BTCPrediction

BTCPrediction contains scripts and data for BTC price prediction. Currently, we are experimenting with FFX and MOSES.

FFX

The FFX director contains a python script called ruffx.py and FFX style formatted training and test data. The script runs FFX and saves best models in a csv file called ffx_results.csv and the plots for each predictions vs actual in png format.

MOSES

The MOSES directory contains MOSES style training data generation script and analysis script which runs MOSES with a certain parameter setup and evaluation and scoring script for evaluating the MOSES generated Model. The MOSES data generator script is called transformer.py which requires a certain arguments including a config file. The default one is called experiment-config.json. It is not adviced to run this script multiple times with the configuration depicted in experiment-config.json as it may require lots of CPU time to generate all sorts of combination of bins. Instead you may run it only once and manually invoke run_anal.sh.
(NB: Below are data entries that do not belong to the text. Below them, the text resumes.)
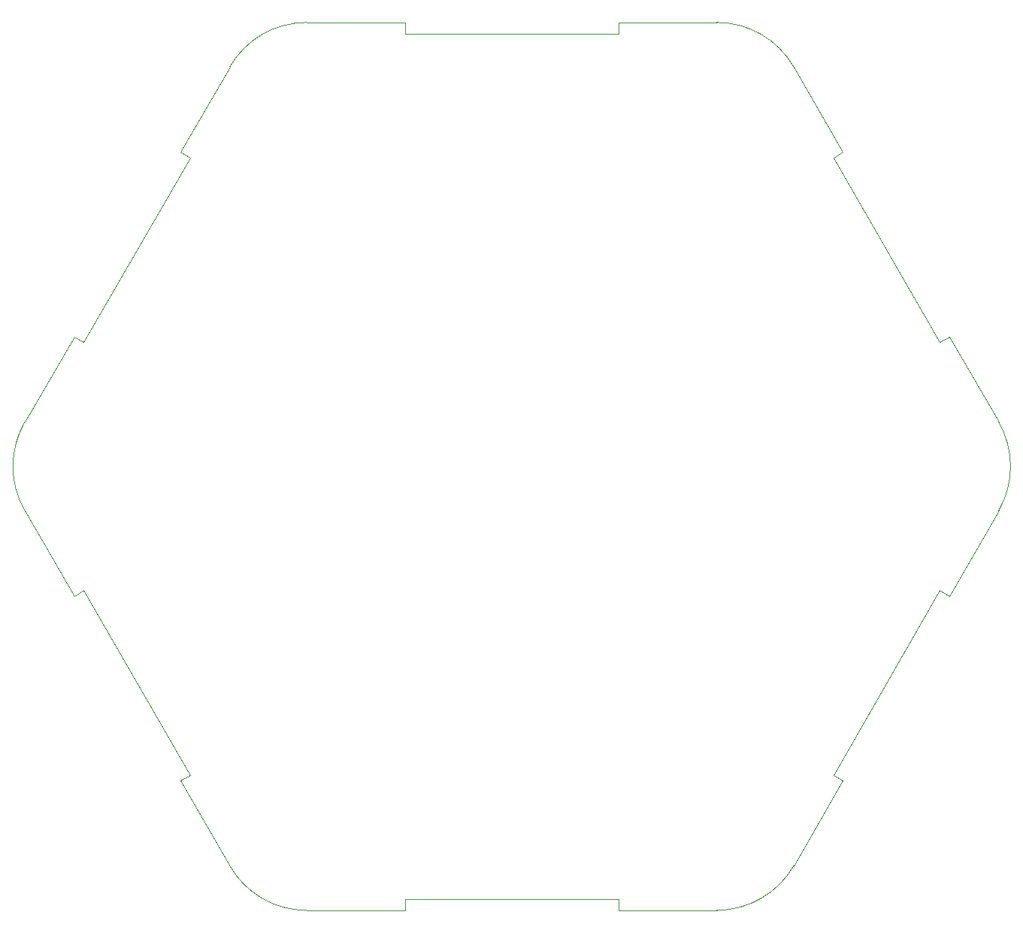
<source format=gm1>
G04 #@! TF.GenerationSoftware,KiCad,Pcbnew,(6.0.2)*
G04 #@! TF.CreationDate,2022-06-23T15:05:51+02:00*
G04 #@! TF.ProjectId,cup_sense,6375705f-7365-46e7-9365-2e6b69636164,rev?*
G04 #@! TF.SameCoordinates,Original*
G04 #@! TF.FileFunction,Profile,NP*
%FSLAX46Y46*%
G04 Gerber Fmt 4.6, Leading zero omitted, Abs format (unit mm)*
G04 Created by KiCad (PCBNEW (6.0.2)) date 2022-06-23 15:05:51*
%MOMM*%
%LPD*%
G01*
G04 APERTURE LIST*
G04 #@! TA.AperFunction,Profile*
%ADD10C,0.100000*%
G04 #@! TD*
G04 APERTURE END LIST*
D10*
X54844644Y-4999102D02*
G75*
G03*
X54844644Y5000898I-8660254J5000000D01*
G01*
X-48220295Y13979999D02*
X-36220295Y34764608D01*
X31751671Y44999101D02*
X37298157Y35392304D01*
X-12003112Y48749101D02*
X-12003112Y49996404D01*
X-12003112Y48749101D02*
X11996888Y48749101D01*
X31751671Y44999101D02*
G75*
G03*
X23089861Y49996405I-8658698J-5002698D01*
G01*
X49298157Y14607695D02*
X48217960Y13984042D01*
X48217961Y-13982246D02*
X49298157Y-14605898D01*
X-54849312Y4998202D02*
X-49302826Y14604999D01*
X-48220295Y13979999D02*
X-49302826Y14604999D01*
X-23096085Y49996405D02*
X-12003112Y49996404D01*
X36217960Y34768652D02*
X37298157Y35392304D01*
X49298157Y14607695D02*
X54844644Y5000898D01*
X-23096085Y49996405D02*
G75*
G03*
X-31756339Y44996405I0J-10000000D01*
G01*
X11996888Y49996405D02*
X11996888Y48749101D01*
X-31753227Y-45000000D02*
X-37299712Y-35393203D01*
X54844644Y-4999102D02*
X49298157Y-14605898D01*
X-12000000Y-50000000D02*
X-12000000Y-48750000D01*
X23092973Y-50000000D02*
G75*
G03*
X31751671Y-44997304I-6230J10005396D01*
G01*
X11996888Y49996405D02*
X23089861Y49996405D01*
X48217961Y-13982246D02*
X36217961Y-34766856D01*
X-36219516Y-34769552D02*
X-48219516Y-13984942D01*
X36217960Y34768652D02*
X48217960Y13984042D01*
X-37302826Y35389608D02*
X-36220295Y34764608D01*
X37298158Y-35390508D02*
X36217961Y-34766856D01*
X-49299713Y-14608594D02*
X-54846200Y-5001798D01*
X12000000Y-48750000D02*
X12000000Y-50000000D01*
X37298158Y-35390508D02*
X31751671Y-44997304D01*
X-31753227Y-45000000D02*
G75*
G03*
X-23092973Y-50000000I8660254J5000000D01*
G01*
X-37302826Y35389608D02*
X-31756339Y44996405D01*
X-54849312Y4998202D02*
G75*
G03*
X-54846200Y-5001798I8661810J-4997305D01*
G01*
X12000000Y-48750000D02*
X-12000000Y-48750000D01*
X-12000000Y-50000000D02*
X-23092973Y-50000000D01*
X23092973Y-50000000D02*
X12000000Y-50000000D01*
X-49299713Y-14608594D02*
X-48219516Y-13984942D01*
X-36219516Y-34769552D02*
X-37299712Y-35393203D01*
M02*

</source>
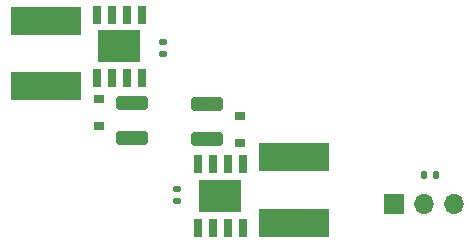
<source format=gbs>
G04 #@! TF.GenerationSoftware,KiCad,Pcbnew,(6.0.0)*
G04 #@! TF.CreationDate,2022-02-11T23:27:56-05:00*
G04 #@! TF.ProjectId,FalconLHS,46616c63-6f6e-44c4-9853-2e6b69636164,1A*
G04 #@! TF.SameCoordinates,Original*
G04 #@! TF.FileFunction,Soldermask,Bot*
G04 #@! TF.FilePolarity,Negative*
%FSLAX46Y46*%
G04 Gerber Fmt 4.6, Leading zero omitted, Abs format (unit mm)*
G04 Created by KiCad (PCBNEW (6.0.0)) date 2022-02-11 23:27:56*
%MOMM*%
%LPD*%
G01*
G04 APERTURE LIST*
G04 Aperture macros list*
%AMRoundRect*
0 Rectangle with rounded corners*
0 $1 Rounding radius*
0 $2 $3 $4 $5 $6 $7 $8 $9 X,Y pos of 4 corners*
0 Add a 4 corners polygon primitive as box body*
4,1,4,$2,$3,$4,$5,$6,$7,$8,$9,$2,$3,0*
0 Add four circle primitives for the rounded corners*
1,1,$1+$1,$2,$3*
1,1,$1+$1,$4,$5*
1,1,$1+$1,$6,$7*
1,1,$1+$1,$8,$9*
0 Add four rect primitives between the rounded corners*
20,1,$1+$1,$2,$3,$4,$5,0*
20,1,$1+$1,$4,$5,$6,$7,0*
20,1,$1+$1,$6,$7,$8,$9,0*
20,1,$1+$1,$8,$9,$2,$3,0*%
G04 Aperture macros list end*
%ADD10R,0.650000X1.500000*%
%ADD11R,3.600000X2.700000*%
%ADD12R,1.700000X1.700000*%
%ADD13O,1.700000X1.700000*%
%ADD14RoundRect,0.135000X0.135000X0.185000X-0.135000X0.185000X-0.135000X-0.185000X0.135000X-0.185000X0*%
%ADD15R,5.900000X2.450000*%
%ADD16RoundRect,0.135000X0.185000X-0.135000X0.185000X0.135000X-0.185000X0.135000X-0.185000X-0.135000X0*%
%ADD17RoundRect,0.250000X1.100000X-0.325000X1.100000X0.325000X-1.100000X0.325000X-1.100000X-0.325000X0*%
%ADD18R,0.900000X0.800000*%
%ADD19RoundRect,0.250000X-1.100000X0.325000X-1.100000X-0.325000X1.100000X-0.325000X1.100000X0.325000X0*%
%ADD20RoundRect,0.135000X-0.185000X0.135000X-0.185000X-0.135000X0.185000X-0.135000X0.185000X0.135000X0*%
G04 APERTURE END LIST*
D10*
X159875000Y-123720000D03*
X158605000Y-123720000D03*
X157335000Y-123720000D03*
X156065000Y-123720000D03*
X156065000Y-118320000D03*
X157335000Y-118320000D03*
X158605000Y-118320000D03*
X159875000Y-118320000D03*
D11*
X157970000Y-121020000D03*
D12*
X172690000Y-121750000D03*
D13*
X175230000Y-121750000D03*
X177770000Y-121750000D03*
D14*
X176250000Y-119239119D03*
X175230000Y-119239119D03*
D15*
X143219500Y-111745000D03*
X143219500Y-106195000D03*
X164170000Y-117745000D03*
X164170000Y-123295000D03*
D16*
X154270000Y-121430000D03*
X154270000Y-120410000D03*
D17*
X150500000Y-116111600D03*
X150500000Y-113161600D03*
D18*
X159670000Y-114270000D03*
X159670000Y-116570000D03*
D19*
X156870000Y-113245000D03*
X156870000Y-116195000D03*
D20*
X153100000Y-108016600D03*
X153100000Y-109036600D03*
D18*
X147719500Y-115086600D03*
X147719500Y-112786600D03*
D10*
X147495000Y-105670000D03*
X148765000Y-105670000D03*
X150035000Y-105670000D03*
X151305000Y-105670000D03*
X151305000Y-111070000D03*
X150035000Y-111070000D03*
X148765000Y-111070000D03*
X147495000Y-111070000D03*
D11*
X149400000Y-108370000D03*
M02*

</source>
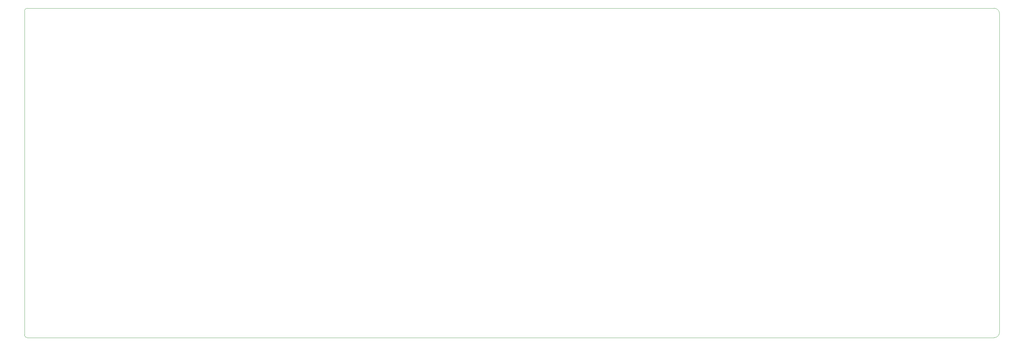
<source format=gbr>
%TF.GenerationSoftware,KiCad,Pcbnew,(5.1.9)-1*%
%TF.CreationDate,2021-02-27T14:08:49-05:00*%
%TF.ProjectId,IoT_Keyboard,496f545f-4b65-4796-926f-6172642e6b69,v1.0*%
%TF.SameCoordinates,Original*%
%TF.FileFunction,Profile,NP*%
%FSLAX46Y46*%
G04 Gerber Fmt 4.6, Leading zero omitted, Abs format (unit mm)*
G04 Created by KiCad (PCBNEW (5.1.9)-1) date 2021-02-27 14:08:49*
%MOMM*%
%LPD*%
G01*
G04 APERTURE LIST*
%TA.AperFunction,Profile*%
%ADD10C,0.050000*%
%TD*%
G04 APERTURE END LIST*
D10*
X62706250Y-136525000D02*
X349250000Y-136525000D01*
X61912500Y-134937500D02*
X61912500Y-135731250D01*
X350837500Y-134937500D02*
G75*
G02*
X349250000Y-136525000I-1587500J0D01*
G01*
X350837500Y-134937500D02*
X350837500Y-40481250D01*
X61912500Y-134143750D02*
X61912500Y-134937500D01*
X62706250Y-136525000D02*
G75*
G02*
X61912500Y-135731250I0J793750D01*
G01*
X61912500Y-133350000D02*
X61912500Y-134143750D01*
X349250000Y-38893750D02*
X62706250Y-38893750D01*
X61912500Y-133350000D02*
X61912500Y-39687500D01*
X61912500Y-39687500D02*
G75*
G02*
X62706250Y-38893750I793750J0D01*
G01*
X349250000Y-38893750D02*
G75*
G02*
X350837500Y-40481250I0J-1587500D01*
G01*
M02*

</source>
After manually tuning important parameter, I fixated on using the following settings for the entire experiment.

moses -H pre -q 0.3 -w 0.8  -u $OUT -W1  -i $train_file 
				-m 30000 \
				--fs-score pre \
				--enable-fs=1 --fs-target-size=12 --fs-algo simple \
				--complexity-ratio=50 \
  • For the binarization I used the following configuration to generate 243 different binarizations.
{
        "inputFeatures":[
		{"name": "MarketCap", "bins":[2,3,5],"binarizer":"QuantileBinarizer"},
		{"name": "BlockSize", "bins":[10],"binarizer":"QuantileBinarizer"},
		{"name": "GoldPrice", "bins":[2,5,7],"binarizer":"QuantileBinarizer"},
		{"name": "GTrends", "bins":[2,5,7],"binarizer":"QuantileBinarizer"},
		{"name": "HashRate", "bins":[10],"binarizer":"QuantileBinarizer"},
		{"name": "MempoolCount", "bins":[10],"binarizer": "QuantileBinarizer"},
		{"name": "MempoolSize", "bins":[10],"binarizer": "QuantileBinarizer"},
		{"name": "MinningDifficulty", "bins":[10],"binarizer": "QuantileBinarizer"},
		{"name": "TransactionPerDay", "bins":[10],"binarizer": "QuantileBinarizer"},
		{"name": "TransactionFee", "bins":[2,5,7],"binarizer": "QuantileBinarizer"},
		{"name": "TransactionVolume_USD", "bins":[2,5,7], "binarizer": "QuantileBinarizer"}
        ],
	"targetFeature": "Price",
	"targetBinarization":"TopNvsOthers",
	"LA_days": [2]
}

the bins key refer to the list of bins experimented with.

  • Using the MOSES data and parameter settings from the above two steps, I used run_anal.sh to run moses. The training and test size is fixed to 839,91 respectively. This data corresponds to 2016-2018 inclusively. The remaining data which accounts for 2019-2020 is kept as a virgin data for evaluating performance of the best models later.

  • Following the above MOSES runs, the top N MOSES models based on training precision and accuracy are picked and stored in files which are found directly under LargeExperiment/LA_*/ directories (LA referes to the number of look ahead days). rank_results.py does exactly this job; taking root directory of the experiment and N value as arguments and saves top_N_prec_metrics.csv and top_N_acc_metrics.csv files under each LargeExperiment/LA_*/ directories.

  • vote.py does simple voting by ensembling the top N models. It takes the root directory where top_N_acc_metrics.csv and top_N_prec_metrics.csv are found, N, and the thhreshold value for voting ((0,1]) as arguments to perform voting. It also valuates performance and accuracy on training and test inputs with the ensemble model and saves the result in voting_results.csv file.